● Exercise text
--- START ---

In March 2013, 833,098 persons were served by food banks in Canada. Food bank use remains high and many Canadians depend on food banks for weekly, semi-monthly or monthly grocery items in order to put food on the table. One-half of the families being served include children and close to one-half are two-parent families. More than one-third of food bank recipients are children, many of whom are school age and go to bed hungry.
In Richmond, 1,300 persons are served each week by the Richmond Food Bank. Of the 1,300 recipients, there are 524 persons who actually attend this food bank and they represent 2.4 persons per household. The majority are seniors and people with mental health issues. These groups usually visit each week. Others who use the food bank are on low incomes and use the service as needed. Users must be Richmond residents. Once residency is proven, recipients are granted food packages on an honor system. The average value of a food hamper is about $100 and the food bank tries to ensure the five basic food groups are included.
The Jewish Food Bank in Vancouver serves 350 persons, of whom 55 are children under 18 years of age, and 95 are seniors. If, as it is estimated, 16% of the Jewish community lives on or below the poverty level, it is possible that many in need are not being served or are being served by other organizations. The value of each Jewish Food Bank hamper for a single individual, for example, is $54. Larger family units receive more food. This is in addition to food vouchers supplied by Jewish Family Service Agency. Food that is made available is seen as “supplementary,” enough to fill the gap until the next pay cheque or income. Food hampers are delivered every two weeks to those unable to attend for personal pick up.
For seniors, this is a very troubling scenario. As of two years ago, three out of five women in Greater Vancouver over 65 lived on an income of less than $25,000 per year (as reported by United Way). Many seniors on low, fixed incomes must make major decisions each month. Once rent is paid, are there enough funds for food or do they have to choose between prescription drugs (if not covered by a drug program) and food? Will there be funds for sundries, clothing and entertainment? Will there be enough money to eat out once or twice during the month? Most of us who live in the comfort of our warm homes take this for granted. For a good description of the need for affordable housing, see David Hume’s excellent article in the Nov. 23 Province.

--- END ---

● Exercise instructions
A) Answer these questions from the food bank text:
(i) How many persons were served by food banks in Canada in March 2013?
(ii) What is the average value of a food hamper at the Richmond Food Bank?
(iii) How often are Jewish Food Bank hampers delivered to those unable to attend for personal pick up?
B) List every dollar amount that appears in the food bank text.

Data items:

--- START ---

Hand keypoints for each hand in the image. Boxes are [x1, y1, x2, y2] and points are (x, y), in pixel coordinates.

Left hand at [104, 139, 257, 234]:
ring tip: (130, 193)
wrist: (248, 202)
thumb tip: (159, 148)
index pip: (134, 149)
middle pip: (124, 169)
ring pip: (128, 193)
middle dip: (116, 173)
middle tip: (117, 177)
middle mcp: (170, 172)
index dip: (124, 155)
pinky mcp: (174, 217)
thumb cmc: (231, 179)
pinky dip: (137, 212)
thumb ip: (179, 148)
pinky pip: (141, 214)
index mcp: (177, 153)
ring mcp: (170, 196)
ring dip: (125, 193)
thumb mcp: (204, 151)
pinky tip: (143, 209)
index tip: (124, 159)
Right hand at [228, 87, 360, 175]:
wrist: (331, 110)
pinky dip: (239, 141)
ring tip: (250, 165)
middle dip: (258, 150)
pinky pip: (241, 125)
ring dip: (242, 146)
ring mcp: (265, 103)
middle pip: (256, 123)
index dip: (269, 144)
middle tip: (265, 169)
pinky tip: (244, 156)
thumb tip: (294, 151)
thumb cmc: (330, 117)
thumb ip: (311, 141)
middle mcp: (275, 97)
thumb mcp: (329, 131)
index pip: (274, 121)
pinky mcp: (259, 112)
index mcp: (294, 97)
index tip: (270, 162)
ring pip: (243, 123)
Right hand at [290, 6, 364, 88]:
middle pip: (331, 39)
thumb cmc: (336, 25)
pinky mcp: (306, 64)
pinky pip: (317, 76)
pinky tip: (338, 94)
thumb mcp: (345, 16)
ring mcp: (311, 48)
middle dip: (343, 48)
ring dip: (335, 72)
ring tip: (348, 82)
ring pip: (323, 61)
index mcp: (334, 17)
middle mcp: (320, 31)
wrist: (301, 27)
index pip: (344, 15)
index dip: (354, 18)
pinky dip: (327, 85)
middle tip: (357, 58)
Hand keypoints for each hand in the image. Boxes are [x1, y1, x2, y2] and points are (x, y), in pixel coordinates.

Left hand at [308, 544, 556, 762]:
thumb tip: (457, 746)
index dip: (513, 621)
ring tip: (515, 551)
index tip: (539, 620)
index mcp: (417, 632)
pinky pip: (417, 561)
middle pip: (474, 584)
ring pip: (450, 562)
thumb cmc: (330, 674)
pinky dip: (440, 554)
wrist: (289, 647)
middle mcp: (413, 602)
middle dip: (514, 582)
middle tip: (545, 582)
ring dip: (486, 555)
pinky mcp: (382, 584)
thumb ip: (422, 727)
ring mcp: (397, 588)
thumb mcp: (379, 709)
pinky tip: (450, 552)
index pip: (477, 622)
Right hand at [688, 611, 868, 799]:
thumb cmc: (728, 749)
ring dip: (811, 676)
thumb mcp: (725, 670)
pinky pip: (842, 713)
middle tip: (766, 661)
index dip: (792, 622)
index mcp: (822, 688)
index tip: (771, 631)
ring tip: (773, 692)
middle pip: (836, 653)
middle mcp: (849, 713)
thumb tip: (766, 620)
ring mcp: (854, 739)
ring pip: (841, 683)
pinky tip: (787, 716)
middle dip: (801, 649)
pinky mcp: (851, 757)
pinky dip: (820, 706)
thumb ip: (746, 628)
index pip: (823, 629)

--- END ---

● Results of the tasks
A)
(i) 833,098
(ii) About $100
(iii) Every two weeks

B)
$100
$54
$25,000